__EXERCISE DESCRIPTION__. Return every line of extracted text from all the items below, word for word and in the same order, and leave the pictures out of your answer.

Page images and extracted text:
______
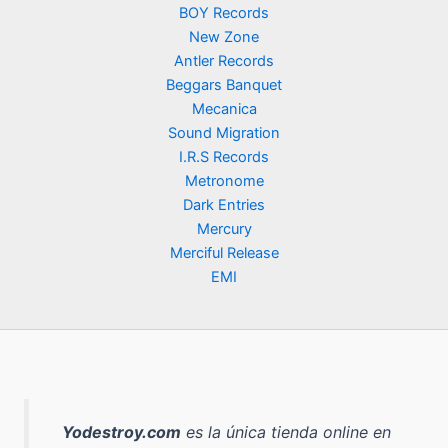
BOY Records
New Zone
Antler Records
Beggars Banquet
Mecanica
Sound Migration
I.R.S Records
Metronome
Dark Entries
Mercury
Merciful Release
EMI
Yodestroy.com
es la
única tienda online en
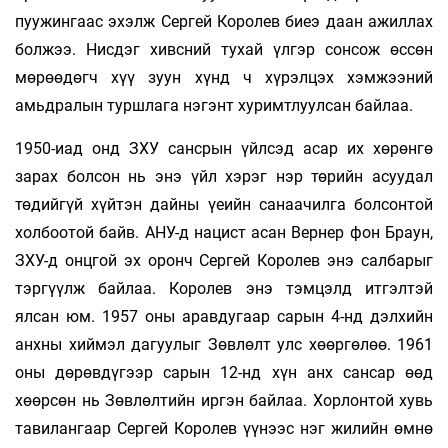
пуужингаас эхэлж Сергей Королев биеэ даан ажиллах
болжээ. Нисдэг хивсний тухай үлгэр сонсож өссөн
мөрөөдөгч хүү зуун хүнд ч хүрэлцэх хэмжээний
амьдралын туршлага нэгэнт хуримтлуулсан байлаа.
1950-иад онд ЗХУ сансрын үйлсэд асар их хөрөнгө
зарах болсон нь энэ үйл хэрэг нэр төрийн асуудал
төдийгүй хүйтэн дайны үеийн санаачилга болсонтой
холбоотой байв. АНУ-д нацист асан Вернер фон Браун,
ЗХУ-д онцгой эх оронч Сергей Королев энэ салбарыг
тэргүүлж байлаа. Королев энэ тэмцэлд итгэлтэй
ялсан юм. 1957 оны аравдугаар сарын 4-нд дэлхийн
анхны хиймэл дагуулыг Зөвлөлт улс хөөргөлөө. 1961
оны дөрөвдүгээр сарын 12-нд хүн анх сансар өөд
хөөрсөн нь Зөвлөлтийн иргэн байлаа. Хорлонтой хувь
тавилангаар Сергей Королев үүнээс нэг жилийн өмнө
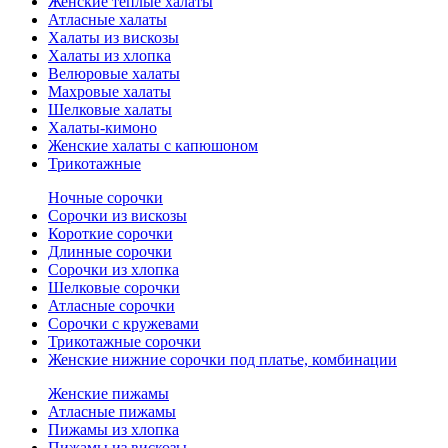
Женские теплые халаты
Атласные халаты
Халаты из вискозы
Халаты из хлопка
Велюровые халаты
Махровые халаты
Шелковые халаты
Халаты-кимоно
Женские халаты с капюшоном
Трикотажные
Ночные сорочки
Сорочки из вискозы
Короткие сорочки
Длинные сорочки
Сорочки из хлопка
Шелковые сорочки
Атласные сорочки
Сорочки с кружевами
Трикотажные сорочки
Женские нижние сорочки под платье, комбинации
Женские пижамы
Атласные пижамы
Пижамы из хлопка
Пижамы из вискозы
______
__OUTPUT FOR THIS TASK__.
BOY Records
New Zone
Antler Records
Beggars Banquet
Mecanica
Sound Migration
I.R.S Records
Metronome
Dark Entries
Mercury
Merciful Release
EMI
Yodestroy.com
es la
única tienda online en
пуужингаас эхэлж Сергей Королев биеэ даан ажиллах
болжээ. Нисдэг хивсний тухай үлгэр сонсож өссөн
мөрөөдөгч хүү зуун хүнд ч хүрэлцэх хэмжээний
амьдралын туршлага нэгэнт хуримтлуулсан байлаа.
1950-иад онд ЗХУ сансрын үйлсэд асар их хөрөнгө
зарах болсон нь энэ үйл хэрэг нэр төрийн асуудал
төдийгүй хүйтэн дайны үеийн санаачилга болсонтой
холбоотой байв. АНУ-д нацист асан Вернер фон Браун,
ЗХУ-д онцгой эх оронч Сергей Королев энэ салбарыг
тэргүүлж байлаа. Королев энэ тэмцэлд итгэлтэй
ялсан юм. 1957 оны аравдугаар сарын 4-нд дэлхийн
анхны хиймэл дагуулыг Зөвлөлт улс хөөргөлөө. 1961
оны дөрөвдүгээр сарын 12-нд хүн анх сансар өөд
хөөрсөн нь Зөвлөлтийн иргэн байлаа. Хорлонтой хувь
тавилангаар Сергей Королев үүнээс нэг жилийн өмнө
Женские теплые халаты
Атласные халаты
Халаты из вискозы
Халаты из хлопка
Велюровые халаты
Махровые халаты
Шелковые халаты
Халаты-кимоно
Женские халаты с капюшоном
Трикотажные
Ночные сорочки
Сорочки из вискозы
Короткие сорочки
Длинные сорочки
Сорочки из хлопка
Шелковые сорочки
Атласные сорочки
Сорочки с кружевами
Трикотажные сорочки
Женские нижние сорочки под платье, комбинации
Женские пижамы
Атласные пижамы
Пижамы из хлопка
Пижамы из вискозы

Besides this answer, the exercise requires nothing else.